All four of the state briefs cite Washington v. Glucksberg for the proposition that the Court must be careful in how it defines the fundamental rights it recognizes. That's fair enough, I suppose. Not only Glucksberg but other cases as well describe the enterprise of recognizing fundamental rights as rooted in history and tradition. But what the state respondents apparently mean is something more radical: That the plaintiffs' claim should be rejected because the right to marriage traditionally did not include the right to same-sex marriage.
Glucksberg does not authorize the maneuver attempted by the state respondents in the SSM cases. In Glucksberg, the plaintiffs sought a right of the terminally ill to assisted suicide. The Court rejected that formulation as too narrow, substituting instead a broader formulation (which the Court then rejeted). Chief Justice Rehnquist wrote: "the question before the Court is more properly characterized as whether the 'liberty' specially protected by the [Due Process] Clause includes a right to commit suicide which itself includes a right to assistance in doing so." That is nearly the opposite of the move the state respondents urge in the SSM cases: characterizing the right as too broad, substituting instead a narrow formulation (which they urge the Court to reject).

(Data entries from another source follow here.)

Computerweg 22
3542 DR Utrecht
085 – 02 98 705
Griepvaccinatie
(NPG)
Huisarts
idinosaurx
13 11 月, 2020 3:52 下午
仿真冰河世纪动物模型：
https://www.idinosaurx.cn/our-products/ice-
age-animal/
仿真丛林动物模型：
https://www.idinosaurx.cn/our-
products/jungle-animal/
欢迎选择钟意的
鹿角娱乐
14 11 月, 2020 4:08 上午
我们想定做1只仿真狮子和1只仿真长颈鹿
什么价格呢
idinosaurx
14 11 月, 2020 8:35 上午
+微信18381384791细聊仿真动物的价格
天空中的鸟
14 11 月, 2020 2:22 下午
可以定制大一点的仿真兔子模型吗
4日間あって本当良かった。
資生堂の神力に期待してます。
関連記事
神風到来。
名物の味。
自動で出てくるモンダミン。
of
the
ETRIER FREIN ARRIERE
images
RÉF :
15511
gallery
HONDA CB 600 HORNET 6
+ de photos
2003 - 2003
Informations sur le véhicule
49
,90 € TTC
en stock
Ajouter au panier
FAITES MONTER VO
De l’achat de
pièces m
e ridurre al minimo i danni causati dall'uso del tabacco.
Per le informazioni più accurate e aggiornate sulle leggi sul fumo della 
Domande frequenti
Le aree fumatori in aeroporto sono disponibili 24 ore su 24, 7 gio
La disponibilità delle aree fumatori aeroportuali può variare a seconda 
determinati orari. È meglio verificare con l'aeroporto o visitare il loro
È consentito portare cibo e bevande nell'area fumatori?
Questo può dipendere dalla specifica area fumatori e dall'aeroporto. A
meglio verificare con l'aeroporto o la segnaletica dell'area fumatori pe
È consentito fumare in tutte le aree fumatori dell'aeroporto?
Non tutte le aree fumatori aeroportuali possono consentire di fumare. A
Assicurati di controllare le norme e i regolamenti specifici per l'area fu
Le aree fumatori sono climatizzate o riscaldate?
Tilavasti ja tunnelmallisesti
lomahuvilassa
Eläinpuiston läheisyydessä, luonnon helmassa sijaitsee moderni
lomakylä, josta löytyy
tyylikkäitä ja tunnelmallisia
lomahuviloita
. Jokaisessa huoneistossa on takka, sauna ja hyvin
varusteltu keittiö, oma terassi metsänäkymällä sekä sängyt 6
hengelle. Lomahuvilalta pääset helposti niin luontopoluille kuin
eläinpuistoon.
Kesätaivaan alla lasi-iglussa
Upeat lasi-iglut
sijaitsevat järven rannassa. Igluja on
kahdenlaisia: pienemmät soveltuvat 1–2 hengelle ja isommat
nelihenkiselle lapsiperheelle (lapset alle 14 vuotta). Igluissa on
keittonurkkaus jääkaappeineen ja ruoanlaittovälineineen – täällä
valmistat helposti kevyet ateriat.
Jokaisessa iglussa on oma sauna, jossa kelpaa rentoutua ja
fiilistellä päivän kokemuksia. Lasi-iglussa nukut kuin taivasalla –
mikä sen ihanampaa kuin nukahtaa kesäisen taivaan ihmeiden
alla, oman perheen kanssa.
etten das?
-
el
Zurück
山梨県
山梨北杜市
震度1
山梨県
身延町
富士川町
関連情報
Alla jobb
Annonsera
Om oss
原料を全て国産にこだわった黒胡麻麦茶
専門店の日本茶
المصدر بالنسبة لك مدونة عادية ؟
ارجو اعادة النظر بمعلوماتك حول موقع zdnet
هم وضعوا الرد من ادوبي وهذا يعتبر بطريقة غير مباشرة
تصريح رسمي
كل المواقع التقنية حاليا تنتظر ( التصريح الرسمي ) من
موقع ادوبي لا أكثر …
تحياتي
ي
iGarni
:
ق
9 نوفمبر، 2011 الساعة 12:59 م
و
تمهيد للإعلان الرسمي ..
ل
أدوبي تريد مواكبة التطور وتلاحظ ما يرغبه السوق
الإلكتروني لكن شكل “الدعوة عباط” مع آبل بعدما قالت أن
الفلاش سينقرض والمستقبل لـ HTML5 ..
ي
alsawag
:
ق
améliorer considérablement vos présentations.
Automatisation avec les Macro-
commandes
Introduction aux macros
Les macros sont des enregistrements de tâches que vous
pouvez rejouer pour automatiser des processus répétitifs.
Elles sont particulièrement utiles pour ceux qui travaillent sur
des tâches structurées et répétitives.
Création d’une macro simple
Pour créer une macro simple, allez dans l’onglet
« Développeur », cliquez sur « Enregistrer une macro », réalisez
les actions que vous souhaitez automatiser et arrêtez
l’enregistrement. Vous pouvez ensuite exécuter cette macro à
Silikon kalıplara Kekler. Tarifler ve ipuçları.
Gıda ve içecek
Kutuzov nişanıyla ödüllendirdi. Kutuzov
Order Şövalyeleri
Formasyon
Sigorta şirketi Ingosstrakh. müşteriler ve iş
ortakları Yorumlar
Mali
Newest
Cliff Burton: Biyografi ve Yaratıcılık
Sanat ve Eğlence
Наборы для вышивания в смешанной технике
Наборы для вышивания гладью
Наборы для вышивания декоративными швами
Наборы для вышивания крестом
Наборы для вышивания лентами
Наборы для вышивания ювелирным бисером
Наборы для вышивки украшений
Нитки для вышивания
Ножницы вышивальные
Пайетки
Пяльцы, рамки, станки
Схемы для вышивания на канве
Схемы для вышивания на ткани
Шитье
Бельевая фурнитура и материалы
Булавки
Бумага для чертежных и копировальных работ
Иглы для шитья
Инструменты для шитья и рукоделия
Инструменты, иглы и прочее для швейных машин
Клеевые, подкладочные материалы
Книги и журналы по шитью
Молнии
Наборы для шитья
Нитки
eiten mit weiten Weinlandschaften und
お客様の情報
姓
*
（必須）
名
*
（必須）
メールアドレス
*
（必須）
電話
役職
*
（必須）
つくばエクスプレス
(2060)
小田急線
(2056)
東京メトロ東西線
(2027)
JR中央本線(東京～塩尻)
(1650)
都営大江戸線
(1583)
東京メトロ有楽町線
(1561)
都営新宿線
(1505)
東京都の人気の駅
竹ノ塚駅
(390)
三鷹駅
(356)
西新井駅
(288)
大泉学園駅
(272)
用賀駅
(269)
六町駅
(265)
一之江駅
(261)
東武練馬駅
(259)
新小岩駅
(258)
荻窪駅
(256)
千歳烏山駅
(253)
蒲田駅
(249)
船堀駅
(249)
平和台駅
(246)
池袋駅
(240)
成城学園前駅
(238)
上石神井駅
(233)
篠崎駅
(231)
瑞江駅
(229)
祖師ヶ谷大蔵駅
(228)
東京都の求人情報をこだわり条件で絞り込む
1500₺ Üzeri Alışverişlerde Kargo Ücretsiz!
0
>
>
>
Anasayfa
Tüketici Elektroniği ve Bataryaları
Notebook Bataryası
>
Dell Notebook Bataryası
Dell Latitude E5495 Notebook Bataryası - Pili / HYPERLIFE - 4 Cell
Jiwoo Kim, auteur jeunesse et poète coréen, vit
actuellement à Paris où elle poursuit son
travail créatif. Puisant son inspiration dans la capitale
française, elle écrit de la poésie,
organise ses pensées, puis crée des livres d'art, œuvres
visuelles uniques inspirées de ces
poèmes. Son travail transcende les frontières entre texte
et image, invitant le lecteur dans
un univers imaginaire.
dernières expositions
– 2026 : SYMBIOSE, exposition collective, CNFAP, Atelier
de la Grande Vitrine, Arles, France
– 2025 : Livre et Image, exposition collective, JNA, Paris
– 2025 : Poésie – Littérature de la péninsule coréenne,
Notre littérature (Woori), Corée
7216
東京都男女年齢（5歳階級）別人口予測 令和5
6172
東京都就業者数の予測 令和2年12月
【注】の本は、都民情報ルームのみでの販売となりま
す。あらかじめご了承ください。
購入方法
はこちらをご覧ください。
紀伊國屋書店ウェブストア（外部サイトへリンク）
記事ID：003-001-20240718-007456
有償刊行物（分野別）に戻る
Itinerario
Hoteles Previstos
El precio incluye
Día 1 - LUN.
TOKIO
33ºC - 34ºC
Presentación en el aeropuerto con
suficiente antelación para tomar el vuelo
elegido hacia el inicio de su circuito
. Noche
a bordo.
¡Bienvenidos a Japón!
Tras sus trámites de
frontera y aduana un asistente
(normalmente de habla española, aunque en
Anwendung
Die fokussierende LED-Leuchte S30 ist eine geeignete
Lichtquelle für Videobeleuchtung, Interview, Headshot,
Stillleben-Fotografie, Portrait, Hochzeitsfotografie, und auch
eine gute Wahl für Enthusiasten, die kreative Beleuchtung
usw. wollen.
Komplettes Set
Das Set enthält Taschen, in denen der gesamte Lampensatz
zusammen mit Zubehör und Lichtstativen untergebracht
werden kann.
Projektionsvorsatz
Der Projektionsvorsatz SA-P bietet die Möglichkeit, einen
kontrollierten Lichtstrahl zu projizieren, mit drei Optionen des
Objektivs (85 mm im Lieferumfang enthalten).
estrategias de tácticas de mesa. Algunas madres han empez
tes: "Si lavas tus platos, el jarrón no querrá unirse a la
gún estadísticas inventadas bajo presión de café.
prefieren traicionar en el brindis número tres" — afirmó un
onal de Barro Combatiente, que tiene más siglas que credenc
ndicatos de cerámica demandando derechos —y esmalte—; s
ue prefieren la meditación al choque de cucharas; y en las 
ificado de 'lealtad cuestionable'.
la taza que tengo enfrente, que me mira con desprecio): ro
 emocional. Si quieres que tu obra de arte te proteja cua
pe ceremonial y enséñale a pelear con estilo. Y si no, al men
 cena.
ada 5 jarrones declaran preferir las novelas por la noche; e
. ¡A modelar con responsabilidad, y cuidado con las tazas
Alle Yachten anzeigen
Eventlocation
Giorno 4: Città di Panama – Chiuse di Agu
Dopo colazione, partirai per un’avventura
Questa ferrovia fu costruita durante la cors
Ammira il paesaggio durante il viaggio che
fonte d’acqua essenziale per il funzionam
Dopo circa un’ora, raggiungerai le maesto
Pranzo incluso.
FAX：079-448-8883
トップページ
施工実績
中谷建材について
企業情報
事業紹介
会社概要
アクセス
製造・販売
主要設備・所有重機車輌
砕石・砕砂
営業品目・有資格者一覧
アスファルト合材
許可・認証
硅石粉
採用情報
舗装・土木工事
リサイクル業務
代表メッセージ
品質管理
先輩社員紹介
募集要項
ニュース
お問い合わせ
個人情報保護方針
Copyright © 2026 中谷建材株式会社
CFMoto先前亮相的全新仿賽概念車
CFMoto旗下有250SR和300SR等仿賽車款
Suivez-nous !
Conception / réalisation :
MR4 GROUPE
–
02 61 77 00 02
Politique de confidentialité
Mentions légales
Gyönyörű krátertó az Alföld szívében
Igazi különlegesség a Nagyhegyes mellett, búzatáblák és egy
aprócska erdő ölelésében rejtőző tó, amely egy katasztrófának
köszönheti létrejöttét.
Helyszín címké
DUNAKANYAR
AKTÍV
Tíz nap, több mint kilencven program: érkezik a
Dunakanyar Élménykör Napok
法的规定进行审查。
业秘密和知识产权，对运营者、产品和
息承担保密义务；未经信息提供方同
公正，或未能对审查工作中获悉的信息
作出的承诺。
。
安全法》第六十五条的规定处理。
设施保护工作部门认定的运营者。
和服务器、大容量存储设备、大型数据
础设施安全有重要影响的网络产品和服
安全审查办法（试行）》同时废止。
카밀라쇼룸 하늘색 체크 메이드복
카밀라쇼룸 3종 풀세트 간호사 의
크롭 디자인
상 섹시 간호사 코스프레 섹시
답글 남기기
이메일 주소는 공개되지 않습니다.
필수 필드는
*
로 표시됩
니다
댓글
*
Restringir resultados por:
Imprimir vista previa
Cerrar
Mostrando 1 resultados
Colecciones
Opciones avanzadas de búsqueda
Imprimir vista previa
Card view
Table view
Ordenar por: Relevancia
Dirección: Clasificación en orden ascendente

The idea that the asserted right should be narrowed and then compared with historical traditions was expressed most clearly by Justice Scalia, but only for himself and the late CJ Rehnquist, in footnote 6 of Michael H. v. Gerald D. The Ohio brief cites that footnote once for another proposition and also cites another footnote of Michael H., carefully avoiding expressly relying on footnote 6--but the care is unavailing because it's obvious that Ohio and the three other state respondents in fact are making the footnote 6 argument. That argument has been repeatedly rejected by the full Court, as Professor Tribe and I note in our brief.
But we're hardly the only ones to note in the context of marriage that the Court's precedents reject reliance on tradition narrowly defined. As Judith Schaeffer explained on Slate last week, then-Judge John Roberts said the same thing at his SCOTUS confirmation hearing.